Archduke Franz Ferdinand of Austria-Este, Assassination, Bosnia and Herzegovina, causes of World War I, Crown Prince Rudolph of Austria, Emperor Franz Joseph of Austria-Hungary, Gavrilo Princip, Imperial Germany, Mary Vetsera, Sarajevo, Serbia, Sophie Chotek, The Black Hand
Archduke Franz Ferdinand Charles Ludwig Joseph Maria of Austria-Este (December 18, 1863 – June 28, 1914) was the heir presumptive to the throne of Austria-Hungary. His assassination in Sarajevo was the most immediate cause of World War I.
Archduke Franz Ferdinand was the eldest son of Archduke Charles Ludwig of Austria, the younger brother of Emperor Franz Joseph I of Austria.
Archduke Franz Ferdinand’s mother was Archduke Charles Ludwig’s second wife, Princess Maria Annunciata of Bourbon-Two Sicilies. In 1875, when he was eleven years old, his cousin Francis V, Duke of Modena, died, naming Franz Ferdinand his heir on condition that he add the name “Este” to his own.
Crown Prince Rudolph of Austria died in 1889 part of a murder-suicide with his mistress Mary Vetsera at his hunting lodge in Mayerling. With the death of his father Archduke Charles Ludwig in 1896 from Typhoid, Archduke Franz Ferdinand became the heir presumptive to the Austro-Hungarian throne.
His courtship of Sophie Chotek, a lady-in-waiting, caused conflict within the imperial household. To be eligible to marry a member of the imperial House of Habsburg, one had to be a member of one of the reigning or formerly reigning dynasties of Europe. The Choteks were not one of these families. Deeply in love, Franz Ferdinand refused to consider marrying anyone else.
Finally, in 1899, Emperor Franz Joseph agreed to permit Franz Ferdinand to marry Sophie, on the condition that the marriage would be morganatic and that their descendants would not have succession rights to the throne. Sophie would not share her husband’s rank, title, precedence, or privileges; as such, she would not normally appear in public beside him. She would not be allowed to ride in the royal carriage or sit in the royal box in theaters.
Franz Ferdinand held significant influence over the military, and in 1913 he was appointed inspector general of the Austro-Hungarian armed forces.
On Sunday, June 28, 1914, at about 10:45 am, Franz Ferdinand and his wife were assassinated in Sarajevo, the capital of the Austro-Hungarian province of Bosnia and Herzegovina. The perpetrator was 19-year-old Gavrilo Princip, a member of Young Bosnia and one of a group of assassins organized and armed by the Black Hand.

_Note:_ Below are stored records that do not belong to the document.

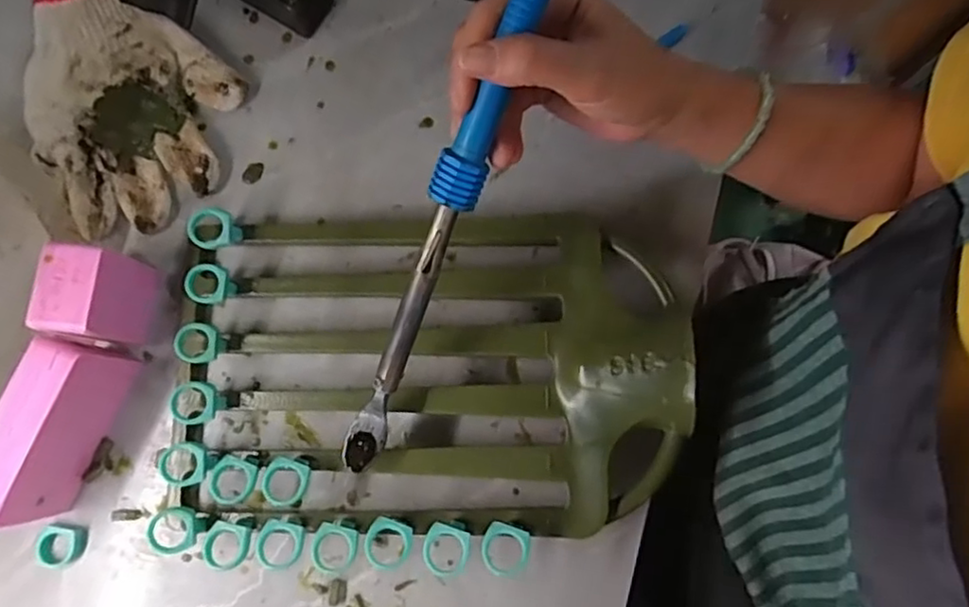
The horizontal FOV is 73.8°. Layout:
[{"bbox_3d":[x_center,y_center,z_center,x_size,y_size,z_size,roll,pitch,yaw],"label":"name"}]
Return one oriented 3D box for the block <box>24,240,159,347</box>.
[{"bbox_3d":[-0.245,-0.005,0.412,0.045,0.060,0.055,8,79,3],"label":"block"}]

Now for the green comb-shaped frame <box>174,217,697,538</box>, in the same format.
[{"bbox_3d":[-0.039,0.038,0.403,0.317,0.070,0.194,2,79,2],"label":"green comb-shaped frame"}]

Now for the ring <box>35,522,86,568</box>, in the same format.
[{"bbox_3d":[-0.275,0.157,0.417,0.030,0.009,0.027,14,79,4],"label":"ring"}]

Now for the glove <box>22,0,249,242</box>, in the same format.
[{"bbox_3d":[-0.257,-0.145,0.465,0.142,0.030,0.176,-34,80,-5],"label":"glove"}]

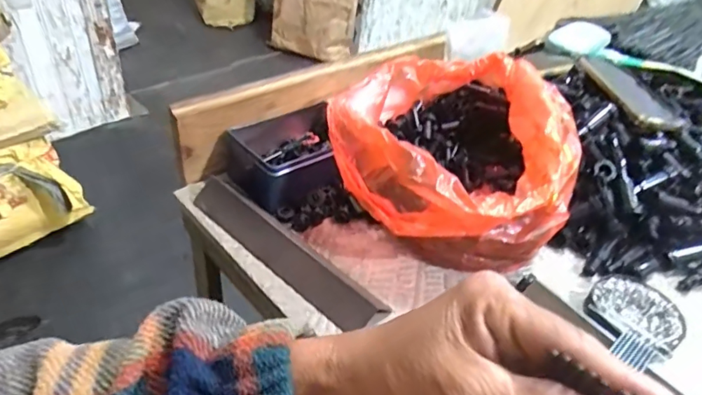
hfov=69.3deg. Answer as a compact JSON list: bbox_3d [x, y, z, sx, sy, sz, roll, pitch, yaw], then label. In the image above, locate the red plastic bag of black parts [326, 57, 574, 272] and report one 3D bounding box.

Earlier in the day, the couple had been attacked by Nedeljko Čabrinović, who had thrown a grenade at their car. However, the bomb detonated behind them, injuring the occupants in the following car. On arriving at the Governor’s residence, Franz angrily shouted, “So this is how you welcome your guests – with bombs!”
After a short rest at the Governor’s residence, the royal couple insisted on seeing all those who had been injured by the bomb at the local hospital. However, no one told the drivers that the itinerary had been changed.
When the error was discovered, the drivers had to turn around. As the cars backed down the street and onto a side street, the line of cars stalled. At this same time, Princip was sitting at a cafe across the street. He instantly seized his opportunity and walked across the street and shot the royal couple. He first shot Sophie in the abdomen and then shot Franz Ferdinand in the neck.
Franz Ferdinand leaned over his crying wife. He was still alive when witnesses arrived to render aid. His dying words to Sophie were, “Don’t die darling, live for our children.” Princip’s weapon was the pocket-sized FN Model 1910 pistol chambered for the .380 ACP cartridge provided him by Serbian Army Military Intelligence Lieutenant-Colonel and Black Hand leader Dragutin Dimitrijević.
The archduke’s aides attempted to undo his coat but realized they needed scissors to cut it open: the outer lapel had been sewn to the inner front of the jacket for a smoother fit to improve the Archduke’s appearance to the public. Whether or not as a result of this obstacle, the Archduke’s wound could not be attended to in time to save him, and he died within minutes. Sophie also died en route to the hospital.
Archduke Franz Ferdinand’s assassination led to the July Crisis that gripped all of Europe. The assassinations, along with the arms race, nationalism, imperialism, militarism of Imperial Germany and the alliance system all contributed to the origins of World War I, which began a month after Franz Ferdinand’s death, with Austria-Hungary’s declaration of war against Serbia. The assassination of Franz Ferdinand is considered the most immediate cause of World War I.